_Énoncé_:
Relevez, dans l'extrait choisi ci-dessous, les noms des présidents équatoriens élus qui n'ont pu terminer leur mandat.

_Extrait choisi_:

2) Ces résultats traduisent la crise profonde de l’Equateur

Depuis une vingtaine d’années, l’Equateur vit une crise économique, sociale, nationale et institutionnelle grave. Le pays a connu sept présidents en dix ans. Les trois derniers présidents élus ( Abdala Bucaram, Jamil Mahuad, Lucio Gutierez) n’ont pu terminer leur mandat.

Pourtant, les Etats Unis et le FMI ont soumis l’Equateur à des diktats libéraux exemplaires : budget "austère et équilibré", remboursement de la dette extérieure, "ajustement" des salaires, "amélioration de la compétitivité" du pays par des privatisations... A cela s’ajoute une corruption galopante et la fraude bancaire au détriment des petits épargnants.

Une telle politique a provoqué l’effondrement de l’économie équatorienne par rapport aux autres économies andines : chômage, exode rural, dégradation de l’environnement dans toutes les provinces, concentration des terres aux mains des plus riches, percée des multinationales dans de nombreux secteurs comme l’hôtellerie, aggravation de l’échange inégal, réduction au minimum du rôle de l’Etat ( en particulier dans l’éducation et la santé).

La (lente) montée du mouvement social et de la gauche anti-capitaliste en Amérique latine depuis 1994 s’est d’abord concrétisée en Equateur par la victoire du NON en 1995 lors d’un plébiscite sur les privatisations et les réformes politiques. Sur la lancée de ce NON, fin 1995, la Confédération des Nations Indigènes d’Equateur a proposé aux autres mouvements sociaux du pays la constitution d’un front unique social et politique : Pachakutik (Nouveau Pays). Personne ne pensait alors que ce mouvement allait remporter une élection présidentielle.

Je complèterai cet article dès connaissance des résultats complets du 2ème tour.

_Lignes fournies_:
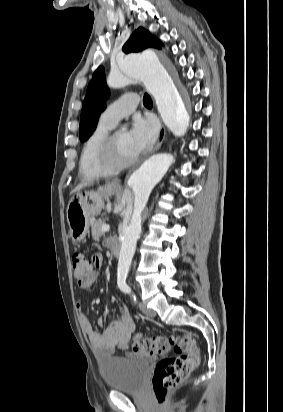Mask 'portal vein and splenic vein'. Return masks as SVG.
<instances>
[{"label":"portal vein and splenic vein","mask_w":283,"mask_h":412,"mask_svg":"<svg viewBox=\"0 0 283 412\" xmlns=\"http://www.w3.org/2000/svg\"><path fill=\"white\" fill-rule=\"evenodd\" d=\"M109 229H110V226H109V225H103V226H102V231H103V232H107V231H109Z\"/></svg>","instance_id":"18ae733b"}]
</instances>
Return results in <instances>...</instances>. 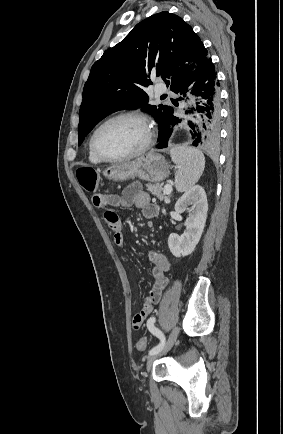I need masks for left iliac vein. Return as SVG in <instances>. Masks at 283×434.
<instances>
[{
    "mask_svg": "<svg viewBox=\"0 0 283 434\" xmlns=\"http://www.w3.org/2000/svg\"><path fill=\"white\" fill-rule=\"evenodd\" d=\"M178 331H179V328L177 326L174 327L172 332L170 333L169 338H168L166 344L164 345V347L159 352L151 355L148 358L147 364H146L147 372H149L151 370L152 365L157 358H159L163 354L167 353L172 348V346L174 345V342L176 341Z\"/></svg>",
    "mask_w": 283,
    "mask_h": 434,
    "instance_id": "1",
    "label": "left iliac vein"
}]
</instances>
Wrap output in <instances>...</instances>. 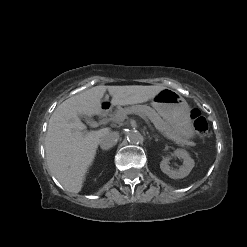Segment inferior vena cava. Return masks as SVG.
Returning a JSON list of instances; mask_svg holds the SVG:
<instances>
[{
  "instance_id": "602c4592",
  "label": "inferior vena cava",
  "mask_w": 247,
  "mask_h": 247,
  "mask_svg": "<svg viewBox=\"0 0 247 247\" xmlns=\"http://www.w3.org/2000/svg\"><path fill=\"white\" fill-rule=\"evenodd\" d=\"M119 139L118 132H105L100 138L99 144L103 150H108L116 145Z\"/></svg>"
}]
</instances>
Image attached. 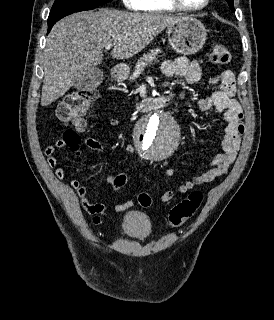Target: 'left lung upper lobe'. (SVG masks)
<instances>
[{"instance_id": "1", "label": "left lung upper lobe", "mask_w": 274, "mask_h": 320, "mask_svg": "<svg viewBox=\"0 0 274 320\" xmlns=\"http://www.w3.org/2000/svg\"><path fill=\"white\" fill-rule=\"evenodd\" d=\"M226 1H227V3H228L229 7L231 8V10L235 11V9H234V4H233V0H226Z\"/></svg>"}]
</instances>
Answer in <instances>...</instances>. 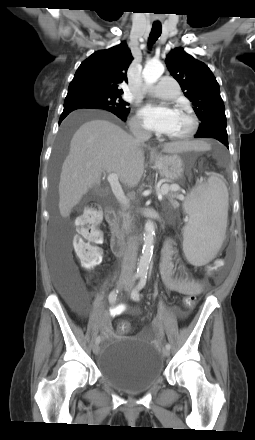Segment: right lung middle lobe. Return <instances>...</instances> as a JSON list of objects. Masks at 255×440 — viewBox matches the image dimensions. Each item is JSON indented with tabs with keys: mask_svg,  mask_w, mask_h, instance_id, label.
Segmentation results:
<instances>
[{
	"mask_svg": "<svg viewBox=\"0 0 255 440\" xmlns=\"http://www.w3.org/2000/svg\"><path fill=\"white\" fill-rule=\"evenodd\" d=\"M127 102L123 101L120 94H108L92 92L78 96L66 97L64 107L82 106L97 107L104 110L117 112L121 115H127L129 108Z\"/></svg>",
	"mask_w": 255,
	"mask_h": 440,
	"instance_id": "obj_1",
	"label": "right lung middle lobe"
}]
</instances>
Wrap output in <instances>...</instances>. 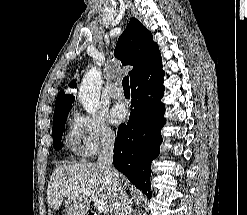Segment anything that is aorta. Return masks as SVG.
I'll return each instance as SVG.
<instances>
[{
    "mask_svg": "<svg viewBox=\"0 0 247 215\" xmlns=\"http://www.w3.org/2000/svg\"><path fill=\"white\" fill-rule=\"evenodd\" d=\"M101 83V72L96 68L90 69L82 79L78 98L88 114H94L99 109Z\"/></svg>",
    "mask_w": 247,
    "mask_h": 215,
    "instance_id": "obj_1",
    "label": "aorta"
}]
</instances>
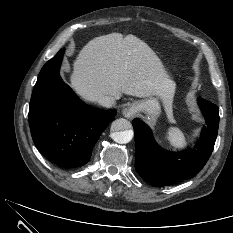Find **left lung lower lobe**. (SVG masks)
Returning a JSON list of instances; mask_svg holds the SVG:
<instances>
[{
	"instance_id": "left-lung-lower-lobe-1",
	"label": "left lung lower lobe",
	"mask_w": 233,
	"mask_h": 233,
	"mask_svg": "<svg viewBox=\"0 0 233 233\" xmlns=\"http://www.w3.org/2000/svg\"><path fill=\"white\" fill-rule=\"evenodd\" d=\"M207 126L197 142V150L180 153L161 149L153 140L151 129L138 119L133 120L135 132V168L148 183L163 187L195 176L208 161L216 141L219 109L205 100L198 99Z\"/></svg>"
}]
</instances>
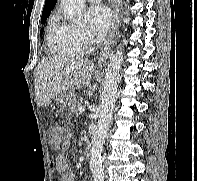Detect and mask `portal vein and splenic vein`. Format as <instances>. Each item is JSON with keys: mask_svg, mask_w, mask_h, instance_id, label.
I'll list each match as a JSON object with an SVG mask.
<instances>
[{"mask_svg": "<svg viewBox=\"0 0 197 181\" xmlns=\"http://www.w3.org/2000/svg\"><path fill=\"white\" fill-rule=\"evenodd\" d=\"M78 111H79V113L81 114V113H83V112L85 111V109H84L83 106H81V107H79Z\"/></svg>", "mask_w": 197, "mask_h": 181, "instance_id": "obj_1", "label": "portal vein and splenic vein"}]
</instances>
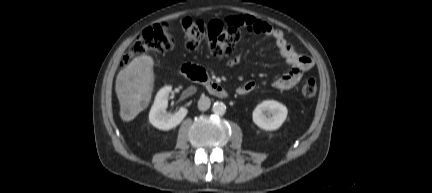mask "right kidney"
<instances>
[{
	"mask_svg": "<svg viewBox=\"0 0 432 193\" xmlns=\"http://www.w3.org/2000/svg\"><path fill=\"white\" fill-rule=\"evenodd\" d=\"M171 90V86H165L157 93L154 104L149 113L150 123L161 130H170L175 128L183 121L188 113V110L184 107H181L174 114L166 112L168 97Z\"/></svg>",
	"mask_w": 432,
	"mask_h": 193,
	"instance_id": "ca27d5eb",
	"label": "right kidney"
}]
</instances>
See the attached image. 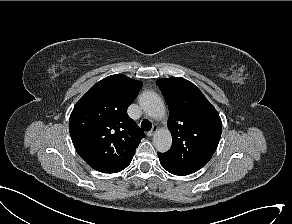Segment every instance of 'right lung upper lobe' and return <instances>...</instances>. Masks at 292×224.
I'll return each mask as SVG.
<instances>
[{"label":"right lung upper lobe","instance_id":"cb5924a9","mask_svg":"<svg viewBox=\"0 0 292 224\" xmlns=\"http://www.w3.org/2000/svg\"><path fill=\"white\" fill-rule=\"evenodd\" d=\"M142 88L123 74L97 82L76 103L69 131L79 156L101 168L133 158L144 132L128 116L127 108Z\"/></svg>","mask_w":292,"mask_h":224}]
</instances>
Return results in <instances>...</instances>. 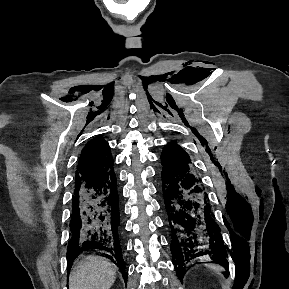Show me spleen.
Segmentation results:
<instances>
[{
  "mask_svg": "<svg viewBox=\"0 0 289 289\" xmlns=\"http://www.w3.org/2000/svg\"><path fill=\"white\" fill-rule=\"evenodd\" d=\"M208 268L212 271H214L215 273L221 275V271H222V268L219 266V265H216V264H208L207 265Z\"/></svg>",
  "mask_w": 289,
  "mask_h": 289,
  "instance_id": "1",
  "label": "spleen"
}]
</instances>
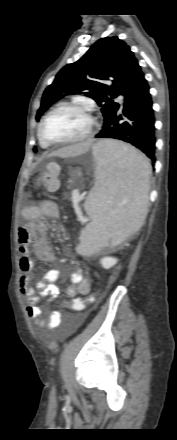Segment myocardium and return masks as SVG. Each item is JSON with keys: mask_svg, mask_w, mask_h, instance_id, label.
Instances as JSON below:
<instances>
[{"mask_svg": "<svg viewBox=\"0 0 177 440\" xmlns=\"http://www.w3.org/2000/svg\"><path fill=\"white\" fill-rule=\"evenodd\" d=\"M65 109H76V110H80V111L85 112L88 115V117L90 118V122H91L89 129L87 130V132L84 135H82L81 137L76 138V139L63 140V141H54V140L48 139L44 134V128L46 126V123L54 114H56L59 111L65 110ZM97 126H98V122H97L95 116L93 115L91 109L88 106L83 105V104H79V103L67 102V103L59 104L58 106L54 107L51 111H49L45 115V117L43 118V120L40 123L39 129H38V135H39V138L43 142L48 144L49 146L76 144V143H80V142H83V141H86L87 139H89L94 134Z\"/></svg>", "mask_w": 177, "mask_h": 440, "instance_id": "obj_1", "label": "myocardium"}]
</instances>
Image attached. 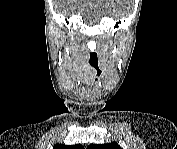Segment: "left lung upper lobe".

_Corrigé_:
Abdala Bucaram, Jamil Mahuad, Lucio Gutierez